Dress how you want.  Let me judge you for it.  Afterall, some people judge me by how they dress.  The Niqab - that toe to crown gown with a mesh slit for the eyes - is a judgement.  When a woman dons the niqab, she says: "you men are all Colonel Williams.  You sex pigs.  You become a perverted beserker at the sight of my neck!"

Meanwhile, I am not hiring a Goth to babysit my kids.  Quick, call the human rights commission!

Monday, October 18, 2010

Splice, A Movie Review

With gereantric habits, Torkwell and Wife, only get around to hot new movies when they come from a cable plugged into the tv.  So, last night, we watched Splice.

It is a Canadian sci-fi flick with a promising setup: two nerds in a lab splice together a new species that looks half-human, half-evil flying squirrel with scorpion tail. 

The movie sucked harder than the biggest water pumps the Big Apple uses to feed the taps.  Why?

Because it is Canadian and cannot resist the gravitational pull of the Canadian film stereotype.

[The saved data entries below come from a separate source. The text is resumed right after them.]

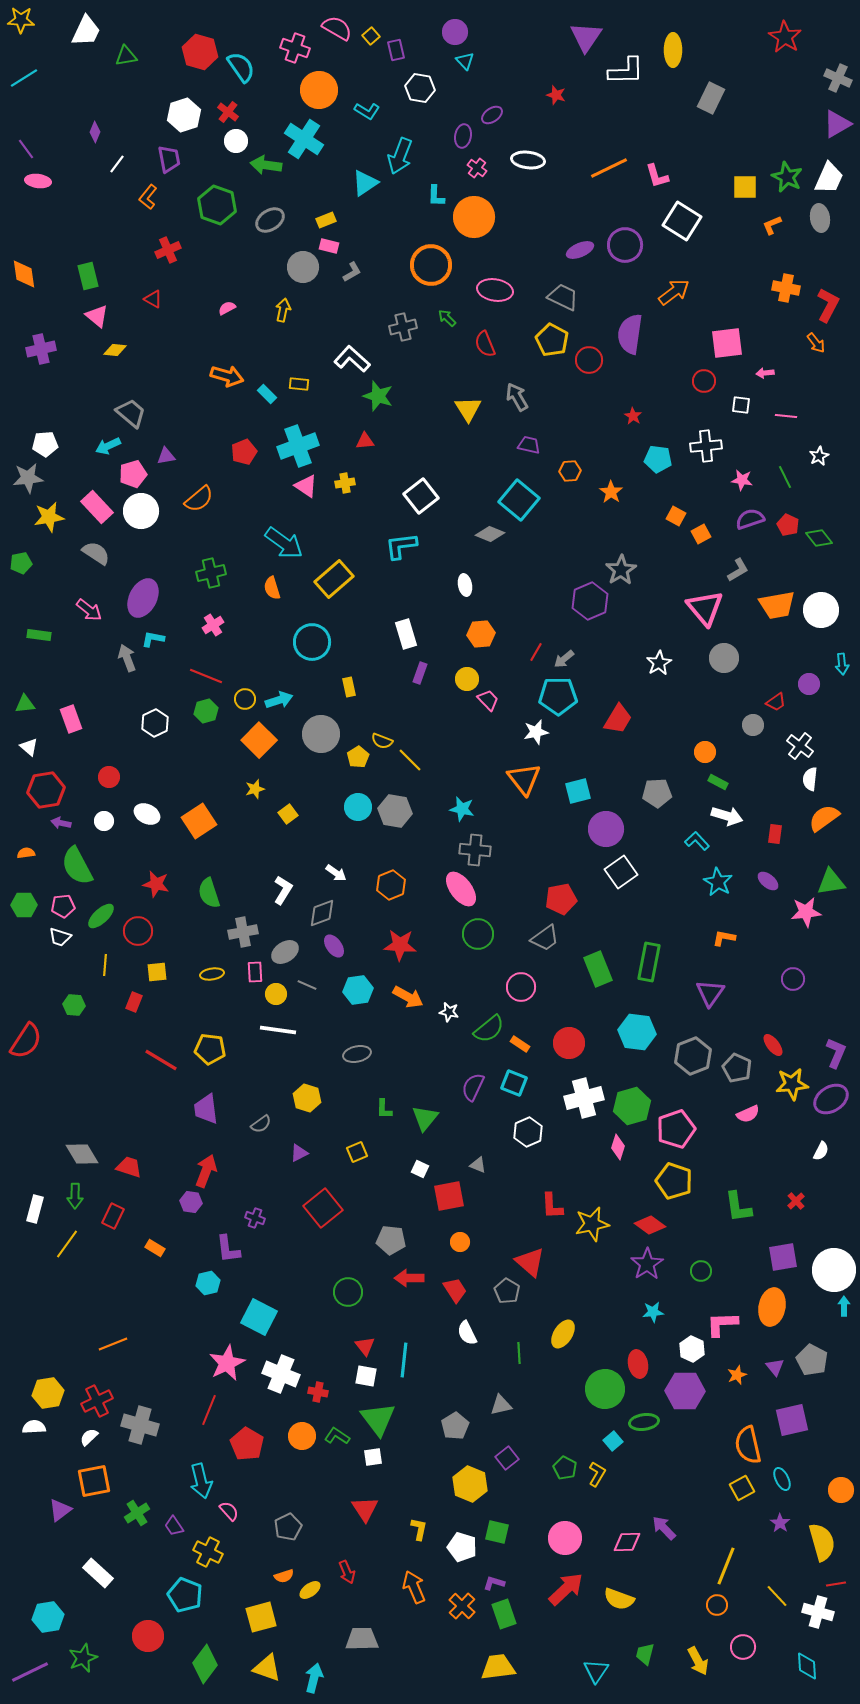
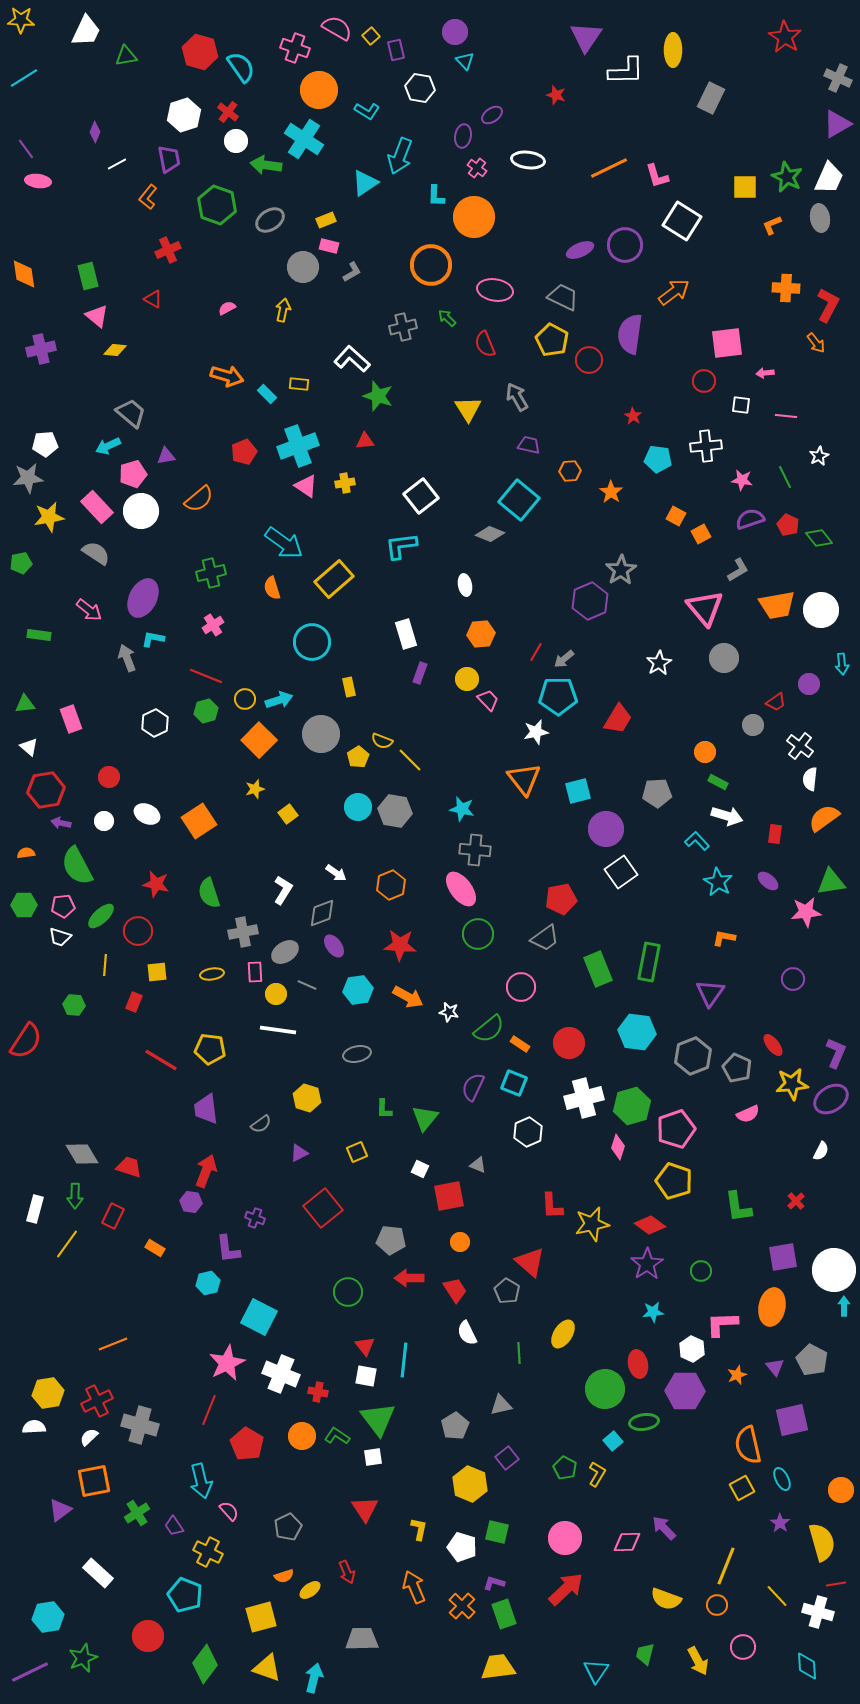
white line at (117, 164): rotated 24 degrees clockwise
orange cross at (786, 288): rotated 8 degrees counterclockwise
yellow semicircle at (619, 1599): moved 47 px right
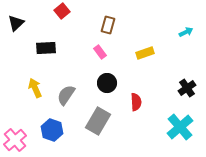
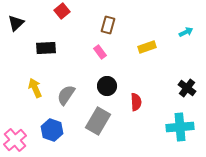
yellow rectangle: moved 2 px right, 6 px up
black circle: moved 3 px down
black cross: rotated 18 degrees counterclockwise
cyan cross: rotated 36 degrees clockwise
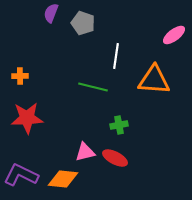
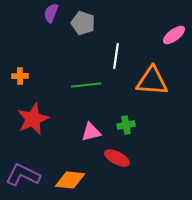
orange triangle: moved 2 px left, 1 px down
green line: moved 7 px left, 2 px up; rotated 20 degrees counterclockwise
red star: moved 6 px right, 1 px down; rotated 20 degrees counterclockwise
green cross: moved 7 px right
pink triangle: moved 6 px right, 20 px up
red ellipse: moved 2 px right
purple L-shape: moved 2 px right
orange diamond: moved 7 px right, 1 px down
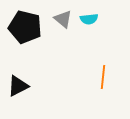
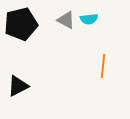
gray triangle: moved 3 px right, 1 px down; rotated 12 degrees counterclockwise
black pentagon: moved 4 px left, 3 px up; rotated 28 degrees counterclockwise
orange line: moved 11 px up
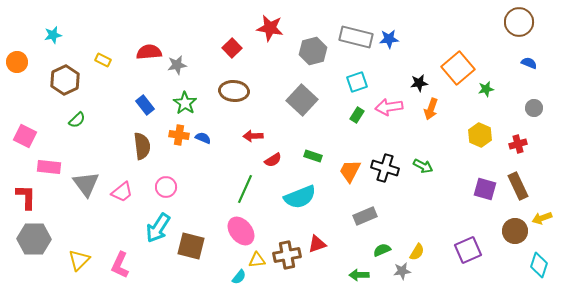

Of course, Splice isn't a terrifically made monster movie - a modern day Frankenstein terrorizing downtown Toronto.  That would be too awesome.   People would have fun watching that movie.  And in Canada, fun in film is verboten (Trailer Park Boys excepted.) 

Instead, Splice is what Canadian science-fiction always is: a stylish exploration of sexual perversion.  It answers the metaphysical question: "What would happen if Golem were a raw-meat eating woman-creature with a hint of breasts?  Would Sam the Hobbit be as hostile to her as she was to him?"

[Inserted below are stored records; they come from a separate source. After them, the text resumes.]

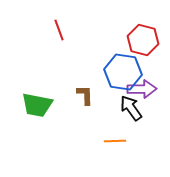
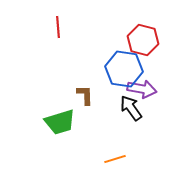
red line: moved 1 px left, 3 px up; rotated 15 degrees clockwise
blue hexagon: moved 1 px right, 3 px up
purple arrow: rotated 12 degrees clockwise
green trapezoid: moved 23 px right, 17 px down; rotated 28 degrees counterclockwise
orange line: moved 18 px down; rotated 15 degrees counterclockwise
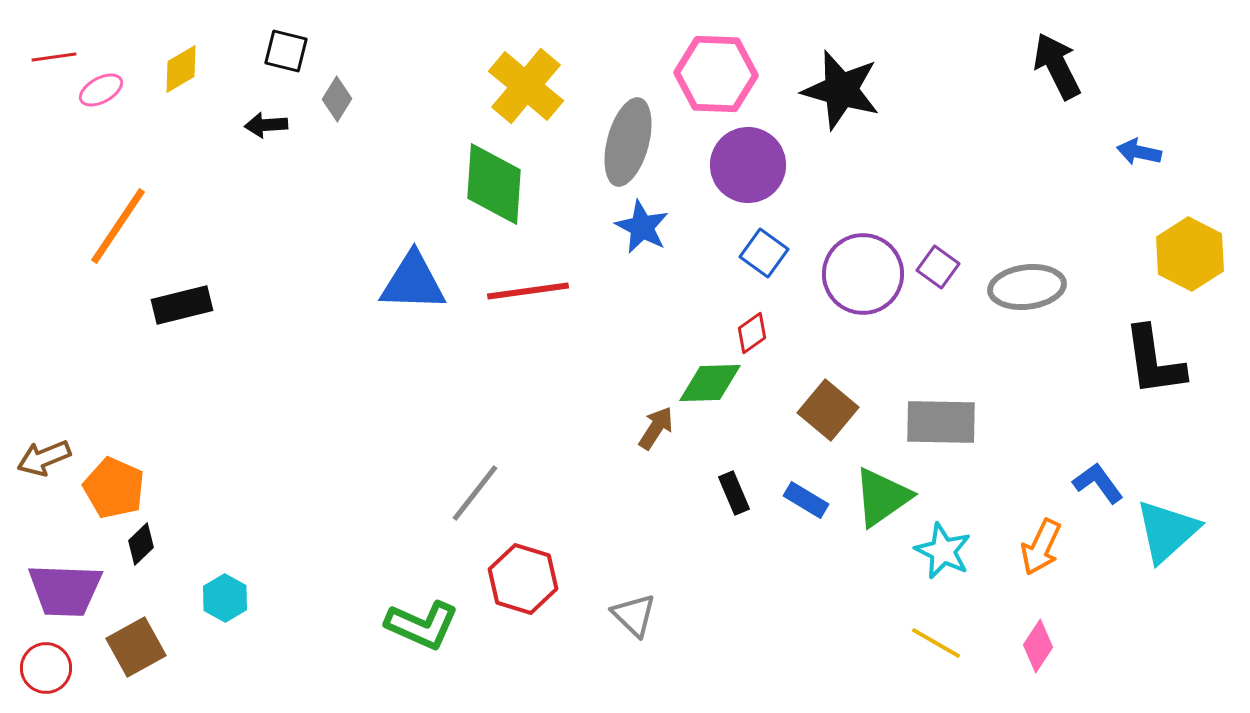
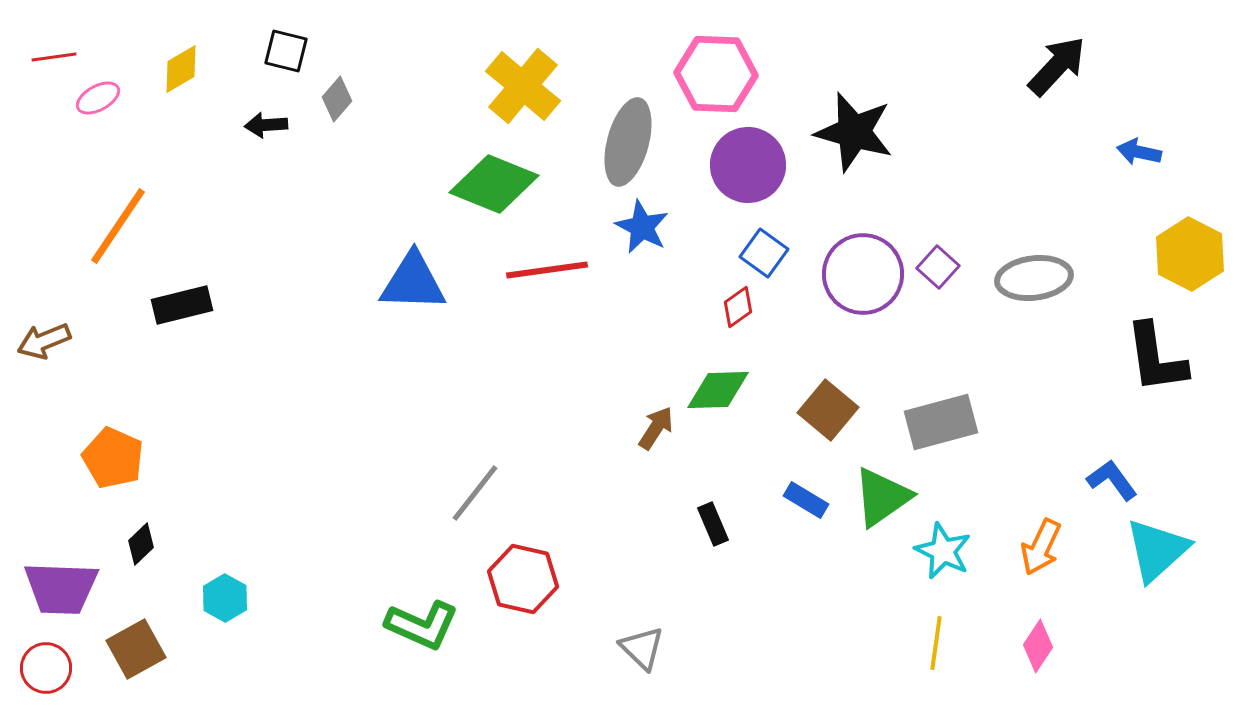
black arrow at (1057, 66): rotated 70 degrees clockwise
yellow cross at (526, 86): moved 3 px left
pink ellipse at (101, 90): moved 3 px left, 8 px down
black star at (841, 90): moved 13 px right, 42 px down
gray diamond at (337, 99): rotated 9 degrees clockwise
green diamond at (494, 184): rotated 72 degrees counterclockwise
purple square at (938, 267): rotated 6 degrees clockwise
gray ellipse at (1027, 287): moved 7 px right, 9 px up
red line at (528, 291): moved 19 px right, 21 px up
red diamond at (752, 333): moved 14 px left, 26 px up
black L-shape at (1154, 361): moved 2 px right, 3 px up
green diamond at (710, 383): moved 8 px right, 7 px down
gray rectangle at (941, 422): rotated 16 degrees counterclockwise
brown arrow at (44, 458): moved 117 px up
blue L-shape at (1098, 483): moved 14 px right, 3 px up
orange pentagon at (114, 488): moved 1 px left, 30 px up
black rectangle at (734, 493): moved 21 px left, 31 px down
cyan triangle at (1167, 531): moved 10 px left, 19 px down
red hexagon at (523, 579): rotated 4 degrees counterclockwise
purple trapezoid at (65, 590): moved 4 px left, 2 px up
gray triangle at (634, 615): moved 8 px right, 33 px down
yellow line at (936, 643): rotated 68 degrees clockwise
brown square at (136, 647): moved 2 px down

The answer happily comes to us just as we are hoping this creature will escape the barn and go on a killing spree to scare the be-jesus out of us.  Instead, we get to see Adrian Brody's skinny white arse thrust up and down as he releases his passion on the thing with rooster legs.  Minutes later, this creature will turn into a man and rape his "mother-clone". 

"Ahh," I said satisfied with a night at the movies when the credits rolled.  If there's one thing that really kicks off a work week, its 90 minutes of sexual perversion.  I feel so edified.  Thank you Canada's film industry.

Saturday, October 16, 2010

Did Toyota pay for its product placement in Iggy's ad?

Iggy's latest personal journal can be viewed over at Calgary Grit where, predictably, the Grit is swooning.

Me, Torkwell Robitco, I am creeped out.

Not just because in the shot of Iggy hugging an old lady, Iggy's shoulders are tinier than hers (he's what, 110 pounds?).  That's not fair, his lentil diet has nothing to do with it - she was a former Roughriders linebacker in her youth.

No, its mainly because he says he never admired his father more than when his father looked after his ailing mother.  Really?  Family is just so, so important to Iggy.  Just not the family he deserted when he found his "soul mate".  Can you picture one of Iggy's children, a couple of decades down the road, running for the Liberals, saying in a whispy, philosophical tones, "I never admired my dad more than when he dumped my frumpy mother for a hot hungarian with a tongue that ties cherry stems in nots."  I doubt it.

Then he slams "career politicians" because they are such a gross class of people.  You know, folks like Liberal premier Jean Charest.  Or maybe former Ontario premier and bigwig Liberal Bob Rae.  Even Jean Chretien.  Career politicians.

As a right-wing fanatic, I am pleased to see the Liberal party leader impugn and repudiate Jean Chretien.

Friday, October 15, 2010

You just took the first step to making your life better

By visiting this blog, you have done what countless others wish they would do everyday but only a handful actually do: you said "yes" to life. 

Maybe I can't help you lose weight.  Maybe your blood pressure needs a pill and not me.  Maybe your family's happiness depends on much more than what you'll find in this blog.  Heck, maybe this blog will actually make your family's happiness worse.  I probably can't help you make any more money or win praise at work.

Those, my friends, are just details.  You've tried everything else.  Healthy living, board games, Anthony Robbins tapes, the latest garlic peeling gadget.  None of it made a dent, did it?  That's why you're here.  In another age, Donald Rumsfeld would call you a "dead-ender".  There are no other options but this spot.

You need me like you need a placebo.  But when there's no cure for what's bugging you, a placebo is just what you need.